Presumably, he meant "slipping," not "swimming." Either way, the Mavericks needed a life preserver and a prayer. Nowitzki delivered both, with 22 points in the fourth quarter and 50 in the game, and now the Mavericks -- relegated for much of their history to the kiddie pool -- stand one victory away from splashing in the deep end.
Leading by 3-2 in the best-of-seven series, Dallas has two chances to close out the Suns and win the NBA Western Conference title. The Mavericks have been this close twice before. In 1988, they reached Game 7 of the conference final but fell to the Lakers. In 2003, they were taken out in six games by the San Antonio Spurs.
Nowitzki was almost 10 the first time the Mavericks fell short. He was an injured bystander when they were eliminated in 2003 after injuring a knee in Game 3 of that series.
But the Mavericks are a vastly changed group since their most recent heartbreak, and not only because Nowitzki is as healthy, as mature and as dominant as he has ever been. The team was retooled in the past three years, making moves risky and controversial.
Of the teammates who surrounded Nowitzki in 2003, only two remain: the reserve swingman Adrian Griffin and coach Avery Johnson, who was a backup guard.
Don Nelson, the former coach and general manager who built the Mavericks, stepped aside last year. He was replaced by Johnson, a rookie head coach.
The so-called Big Three who brought the Mavericks back to prominence -- Nowitzki, Steve Nash and Michael Finley -- were reduced to the Big One.
Nash, the creative playmaker, left as a free agent in 2004, when the Suns offered more money than Dallas was willing to pay.

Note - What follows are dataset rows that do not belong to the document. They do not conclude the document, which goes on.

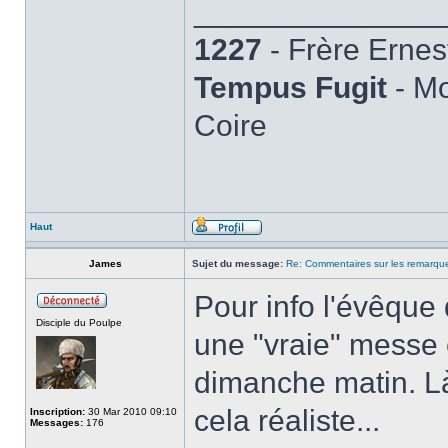
______________
1227
- Frère Ernes
Tempus Fugit
- Mo
Coire
Haut
James
Sujet du message:
Re: Commentaires sur les remarqu
Pour info l'évêque
Disciple du Poulpe
une "vraie" messe 
dimanche matin. Là
cela réaliste...
Inscription:
30 Mar 2010 09:10
Messages:
176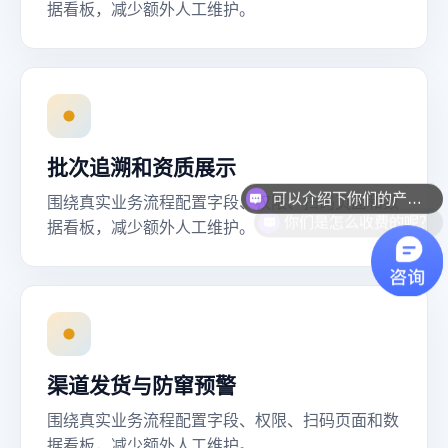
据看板，减少额外人工维护。
批次追溯和资质展示
可以介绍下你们的产品么？
围绕真实业务流程配置字段、权限、扫码页面和数
你们是怎么收费的呢？
据看板，减少额外人工维护。
渠道发货与防窜预警
围绕真实业务流程配置字段、权限、扫码页面和数
据看板，减少额外人工维护。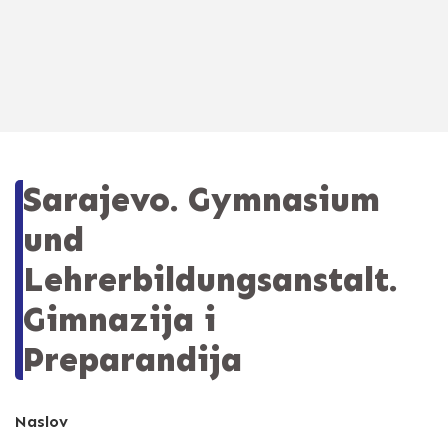
Sarajevo. Gymnasium
und
Lehrerbildungsanstalt.
Gimnazija i
Preparandija
Naslov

Finley, the sweet-shooting veteran swingman, was cut last summer under the NBA's amnesty rule, which allowed Dallas to avoid paying millions in luxury taxes.

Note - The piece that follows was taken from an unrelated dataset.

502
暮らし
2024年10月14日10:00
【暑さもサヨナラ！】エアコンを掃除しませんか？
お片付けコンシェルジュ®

In place of Finley, the Mavericks rely on Josh Howard, a developing third-year forward who was taken 29th in the 2003 draft. In place of Nash, the Mavericks have a 23-year-old point guard, the boyish Devin Harris.
Waiving Finley, a respected elder statesman, was a tough move, made tougher when he signed with the rival Spurs -- and made tougher still when the Spurs nearly beat the Mavericks in the conference semifinals.
Nash's departure was similarly emotional, made tougher by his close friendship with Nowitzki -- and tougher still because he led the Suns to a second-round victory against Dallas last year.
But with the franchise poised to go to NBA finals, where it has never been, every move is cast in a new light. Just do not ask the owner, Mark Cuban, if a berth in the finals validates it all.
"Validation, schmalidation," he wrote in an e-mail message. "The only reward is a ring. Everything else is what friends argue about over beers before they play quarters."
That said, Cuban's best move may have been installing Johnson last year after Nelson stepped down. Johnson, 41, had served just one season as an assistant when Cuban promoted him. Had he waited, Cuban might have had a shot at hiring Phil Jackson or Larry Brown.